Fr. Steven Kuehn, OFM, a former Navy pilot, a 2003 U.S. Naval Academy graduate, and the son of an Annapolis graduate, knows what it’s like to be part of a team focused on mission.
As a friar, he’s found a similar vibe.
“The similarity is that in the Navy, there’s a group you have a common goal, you are working together,” he said from St. Bonaventure University in Olean, New York, where he serves as campus chaplain. In the Navy, he said, “there’s a spirit of camaraderie. I feel that in the Franciscans as well.”
While in the Navy, Fr. Steve piloted 332 helicopter missions in support of Operation Iraqi Freedom and Operation Enduring Freedom. He also served as a senior officer on the USS Ronald Reagan.
Towards the end of his military career, Fr. Steve began to feel the tug of religious life. He comes from a devout family, and his father was both a Naval officer and a professor at the Naval Academy. His family was surprised but supportive about his post-Navy plans.
“I felt the desire to serve the poor,” he said, noting he began investigating various religious communities. He had no previous experience with the Franciscans but, then serving in San Diego, he connected with the friars in Santa Barbara, California, and learned about them by attending profession ceremonies and experiencing vocation retreats.
He found, “they seemed like pretty good guys, down to earth. I felt I could connect with them.” After leaving the Navy, he moved back to the East Coast and in 2015 became a postulant, professed final vows in 2021 and was ordained a priest in 2023.
As a friar in training, he ministered with the Missionaries of Charity and Little Sisters of the Poor in Washington, D.C.; food charities and a jail ministry in Chicago; with St. Francis Inn in Philadelphia, and St. Francis churches in Milwaukee and New York City.

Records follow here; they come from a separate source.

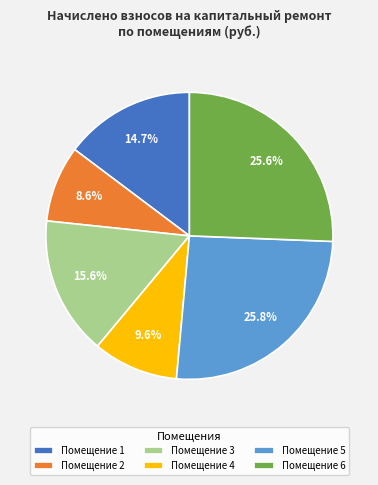

Does Помещение 3 represent more than half of the total?

No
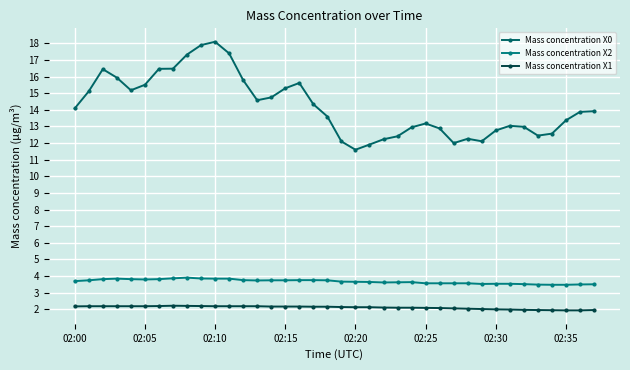

How many lines are shown in the chart?

3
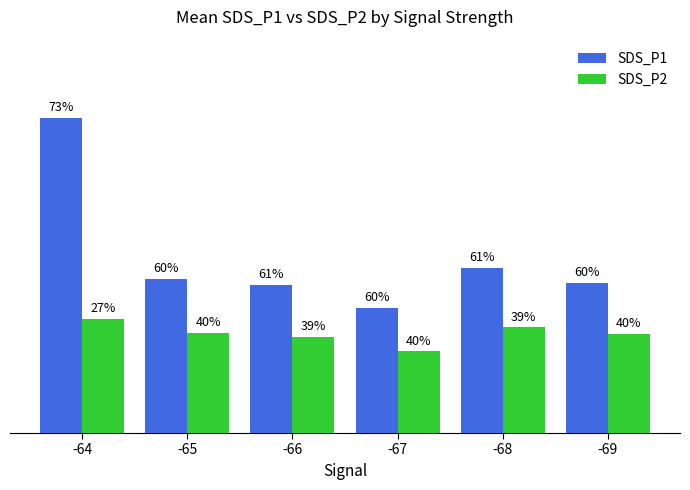

What are all the series names shown in the legend?

SDS_P1, SDS_P2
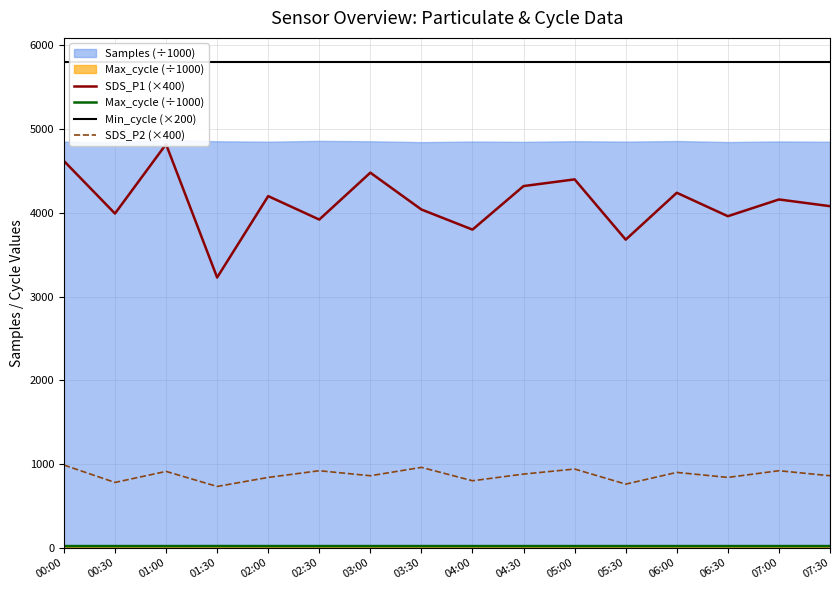

What is the greatest value displayed?

5800.0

At St. Bonaventure, he is involved in a different kind of ministry through an active campus ministry. Students come together regularly for Mass, Bible study, men’s and women’s spiritual support groups, and a “Blessing of the Brains” prayer service held before final exams. Students also live out their faith via service projects, including working in a soup kitchen and providing mentorship for local youths.
As chaplain, he is there to accompany the students on their faith journeys. That can mean everything from celebrating Christmas Mass, a week before the actual feast day as the students embark on winter break, or enjoying a film about Saint Mother Cabrini, followed by discussion with students.

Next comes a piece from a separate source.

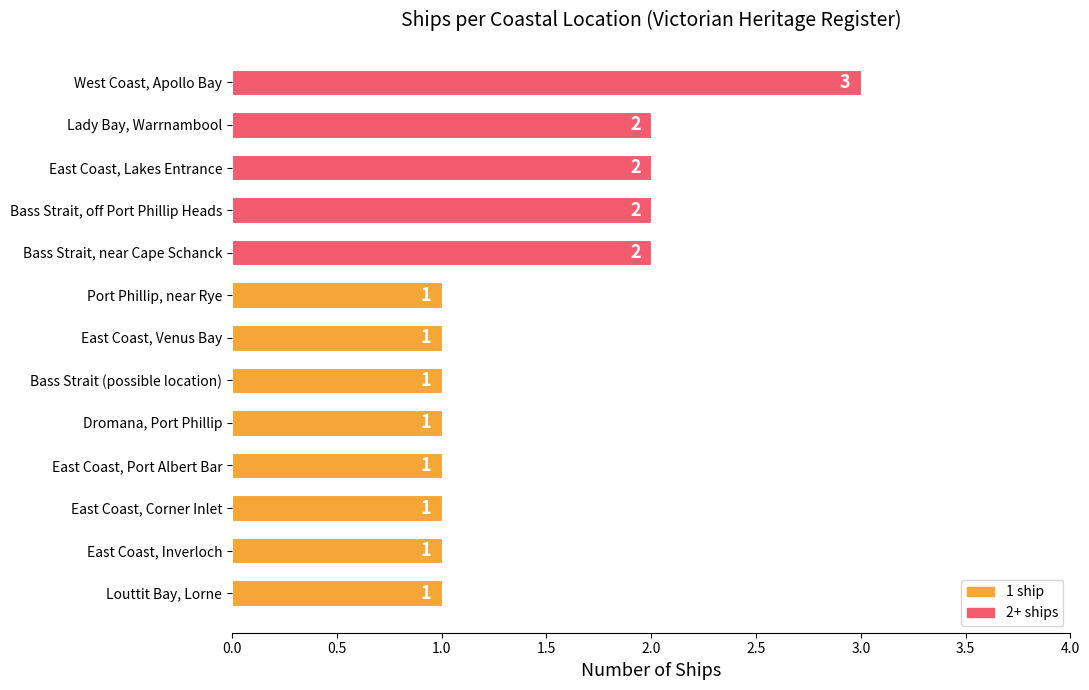

What is the smallest value displayed?

1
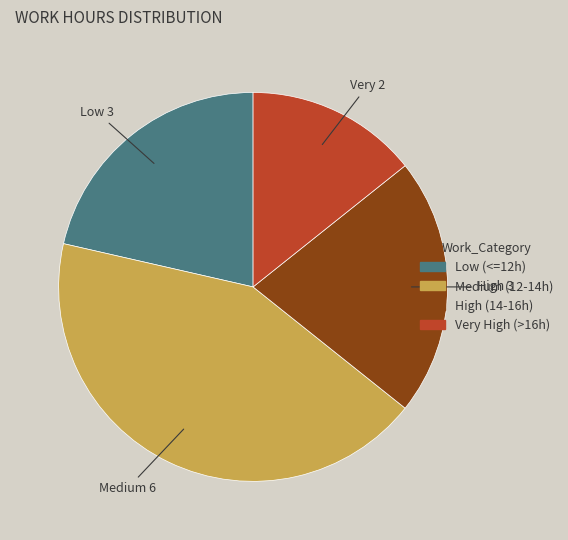

Does any single category account for the majority?

No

Fr. Steve said students at St. Bonaventure are drawn to Catholic faith because, even as they live in sometimes trying times, they recognize “a God who loves all of us” and find, through the church, a team that inspires them to live out that love. He’s found students hungry for community after emerging from Covid isolation.
As for himself, Father Steve told OSV News in a recent interview that he is grateful for finding a community through the friars and their mission to the poor.
“With the friars, I’ve really appreciated the brotherhood. We stress fraternity, the community, and also care for the vulnerable, the poor. Those things have really given me life in these last few years as a friar. That direct service to the poor, it’s shown me God’s care for all people. And I’m just grateful for this way of life,” he said.